**ACTIVITY:**
Where in the data does the word "wash" appear? Find those lines and copy them.

**Stored data:**
========

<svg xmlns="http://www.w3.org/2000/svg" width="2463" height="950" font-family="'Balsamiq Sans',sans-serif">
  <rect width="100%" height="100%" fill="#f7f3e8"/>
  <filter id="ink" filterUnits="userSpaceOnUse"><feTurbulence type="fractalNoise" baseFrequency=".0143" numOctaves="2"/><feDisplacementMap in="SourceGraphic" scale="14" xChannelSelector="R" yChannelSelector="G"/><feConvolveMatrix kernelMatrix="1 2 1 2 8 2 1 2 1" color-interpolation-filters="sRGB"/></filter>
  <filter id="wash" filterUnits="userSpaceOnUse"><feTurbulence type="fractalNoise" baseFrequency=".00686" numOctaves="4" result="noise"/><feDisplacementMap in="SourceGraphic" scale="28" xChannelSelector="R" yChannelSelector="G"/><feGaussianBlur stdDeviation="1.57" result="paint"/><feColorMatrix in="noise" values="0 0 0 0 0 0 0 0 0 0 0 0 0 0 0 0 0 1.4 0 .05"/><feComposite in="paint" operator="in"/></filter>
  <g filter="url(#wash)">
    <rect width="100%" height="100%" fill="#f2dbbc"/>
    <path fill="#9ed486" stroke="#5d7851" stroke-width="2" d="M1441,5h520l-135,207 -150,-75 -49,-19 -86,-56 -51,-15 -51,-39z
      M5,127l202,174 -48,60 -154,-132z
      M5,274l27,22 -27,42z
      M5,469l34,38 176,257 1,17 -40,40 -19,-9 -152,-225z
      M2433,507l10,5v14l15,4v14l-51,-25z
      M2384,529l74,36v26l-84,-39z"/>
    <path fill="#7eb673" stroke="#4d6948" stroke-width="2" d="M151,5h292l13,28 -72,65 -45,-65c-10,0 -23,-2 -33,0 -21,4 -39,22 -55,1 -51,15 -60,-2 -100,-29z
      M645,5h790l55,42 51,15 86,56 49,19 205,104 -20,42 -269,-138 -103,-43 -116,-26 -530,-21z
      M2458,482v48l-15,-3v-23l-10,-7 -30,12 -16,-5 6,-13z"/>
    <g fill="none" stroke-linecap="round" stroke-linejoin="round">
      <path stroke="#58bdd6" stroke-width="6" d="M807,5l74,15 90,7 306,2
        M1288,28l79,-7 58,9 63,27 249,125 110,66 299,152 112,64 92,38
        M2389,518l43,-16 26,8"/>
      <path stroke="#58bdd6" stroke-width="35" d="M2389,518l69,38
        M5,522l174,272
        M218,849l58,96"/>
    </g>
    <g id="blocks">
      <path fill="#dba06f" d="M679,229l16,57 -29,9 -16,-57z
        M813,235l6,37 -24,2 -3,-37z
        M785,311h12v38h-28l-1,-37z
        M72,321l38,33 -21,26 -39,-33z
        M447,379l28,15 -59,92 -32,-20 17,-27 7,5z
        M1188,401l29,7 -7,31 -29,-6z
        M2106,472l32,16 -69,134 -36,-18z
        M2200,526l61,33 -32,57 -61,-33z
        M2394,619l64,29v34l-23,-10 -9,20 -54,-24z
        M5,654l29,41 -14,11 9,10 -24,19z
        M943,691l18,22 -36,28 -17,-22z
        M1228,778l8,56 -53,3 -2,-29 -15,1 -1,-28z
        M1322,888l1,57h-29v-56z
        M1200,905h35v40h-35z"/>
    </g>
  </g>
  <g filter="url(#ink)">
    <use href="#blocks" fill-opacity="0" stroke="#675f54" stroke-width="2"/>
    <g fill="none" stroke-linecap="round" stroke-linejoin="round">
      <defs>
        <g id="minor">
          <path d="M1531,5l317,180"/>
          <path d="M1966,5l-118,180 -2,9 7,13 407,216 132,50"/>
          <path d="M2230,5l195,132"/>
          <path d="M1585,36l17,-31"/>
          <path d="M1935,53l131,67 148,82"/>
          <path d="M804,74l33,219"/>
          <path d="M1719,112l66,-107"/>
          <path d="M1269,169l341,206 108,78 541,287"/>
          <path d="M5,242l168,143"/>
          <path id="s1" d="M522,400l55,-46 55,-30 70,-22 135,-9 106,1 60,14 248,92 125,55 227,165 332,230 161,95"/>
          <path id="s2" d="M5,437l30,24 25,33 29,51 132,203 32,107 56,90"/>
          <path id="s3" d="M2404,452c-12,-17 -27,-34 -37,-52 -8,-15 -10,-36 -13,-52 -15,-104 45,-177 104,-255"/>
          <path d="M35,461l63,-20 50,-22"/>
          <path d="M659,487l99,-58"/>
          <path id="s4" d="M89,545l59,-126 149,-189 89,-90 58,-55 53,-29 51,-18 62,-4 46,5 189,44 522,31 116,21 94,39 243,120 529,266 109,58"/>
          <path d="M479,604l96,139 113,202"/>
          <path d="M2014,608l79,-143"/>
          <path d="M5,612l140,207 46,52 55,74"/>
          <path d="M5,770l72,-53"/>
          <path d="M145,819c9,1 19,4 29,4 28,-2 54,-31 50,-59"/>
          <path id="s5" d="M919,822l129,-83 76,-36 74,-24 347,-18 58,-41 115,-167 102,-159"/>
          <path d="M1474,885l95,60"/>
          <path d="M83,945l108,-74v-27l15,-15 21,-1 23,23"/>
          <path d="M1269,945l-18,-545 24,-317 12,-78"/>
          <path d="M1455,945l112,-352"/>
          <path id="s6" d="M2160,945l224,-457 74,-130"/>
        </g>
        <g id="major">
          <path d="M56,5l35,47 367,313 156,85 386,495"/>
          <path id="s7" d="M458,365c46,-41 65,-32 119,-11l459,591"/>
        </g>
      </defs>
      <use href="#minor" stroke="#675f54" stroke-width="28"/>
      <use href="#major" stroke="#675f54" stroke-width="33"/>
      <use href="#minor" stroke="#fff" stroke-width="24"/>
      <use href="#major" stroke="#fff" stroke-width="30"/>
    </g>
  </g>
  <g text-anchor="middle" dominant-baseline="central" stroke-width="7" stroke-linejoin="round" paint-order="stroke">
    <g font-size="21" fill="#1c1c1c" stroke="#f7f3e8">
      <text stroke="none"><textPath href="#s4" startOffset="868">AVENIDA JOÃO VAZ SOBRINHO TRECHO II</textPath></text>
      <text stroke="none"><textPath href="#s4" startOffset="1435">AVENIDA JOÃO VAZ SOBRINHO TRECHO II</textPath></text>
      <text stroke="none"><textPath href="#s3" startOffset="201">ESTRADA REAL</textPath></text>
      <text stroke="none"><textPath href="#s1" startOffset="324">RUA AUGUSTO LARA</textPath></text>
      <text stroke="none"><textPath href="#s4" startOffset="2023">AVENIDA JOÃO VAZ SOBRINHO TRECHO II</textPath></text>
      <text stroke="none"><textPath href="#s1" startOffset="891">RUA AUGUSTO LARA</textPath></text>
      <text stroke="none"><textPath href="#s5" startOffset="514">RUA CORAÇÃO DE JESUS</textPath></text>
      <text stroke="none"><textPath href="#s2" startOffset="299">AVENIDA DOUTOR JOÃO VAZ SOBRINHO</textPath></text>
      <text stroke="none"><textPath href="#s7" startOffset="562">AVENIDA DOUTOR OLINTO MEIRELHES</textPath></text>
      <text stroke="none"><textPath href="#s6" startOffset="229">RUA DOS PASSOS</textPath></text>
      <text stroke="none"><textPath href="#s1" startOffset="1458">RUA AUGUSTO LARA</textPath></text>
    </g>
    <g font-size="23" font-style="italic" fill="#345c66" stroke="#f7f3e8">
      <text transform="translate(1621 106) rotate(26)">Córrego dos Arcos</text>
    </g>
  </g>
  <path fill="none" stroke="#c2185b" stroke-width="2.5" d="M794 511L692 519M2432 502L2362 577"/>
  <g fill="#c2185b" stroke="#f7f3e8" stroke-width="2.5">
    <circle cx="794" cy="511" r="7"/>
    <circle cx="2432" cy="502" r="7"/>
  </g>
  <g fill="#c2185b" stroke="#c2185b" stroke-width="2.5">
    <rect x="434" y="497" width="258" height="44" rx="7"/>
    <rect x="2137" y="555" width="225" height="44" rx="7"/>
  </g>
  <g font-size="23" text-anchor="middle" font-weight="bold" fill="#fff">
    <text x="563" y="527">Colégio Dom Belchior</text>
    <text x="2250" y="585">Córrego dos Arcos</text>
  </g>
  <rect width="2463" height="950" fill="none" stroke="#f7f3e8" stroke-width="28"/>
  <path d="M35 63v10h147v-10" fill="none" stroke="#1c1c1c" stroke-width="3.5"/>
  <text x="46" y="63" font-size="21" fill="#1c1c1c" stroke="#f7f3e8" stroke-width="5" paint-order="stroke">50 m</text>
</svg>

========

**ANSWER SECTION:**
  <filter id="wash" filterUnits="userSpaceOnUse"><feTurbulence type="fractalNoise" baseFrequency=".00686" numOctaves="4" result="noise"/><feDisplacementMap in="SourceGraphic" scale="28" xChannelSelector="R" yChannelSelector="G"/><feGaussianBlur stdDeviation="1.57" result="paint"/><feColorMatrix in="noise" values="0 0 0 0 0 0 0 0 0 0 0 0 0 0 0 0 0 1.4 0 .05"/><feComposite in="paint" operator="in"/></filter>
  <g filter="url(#wash)">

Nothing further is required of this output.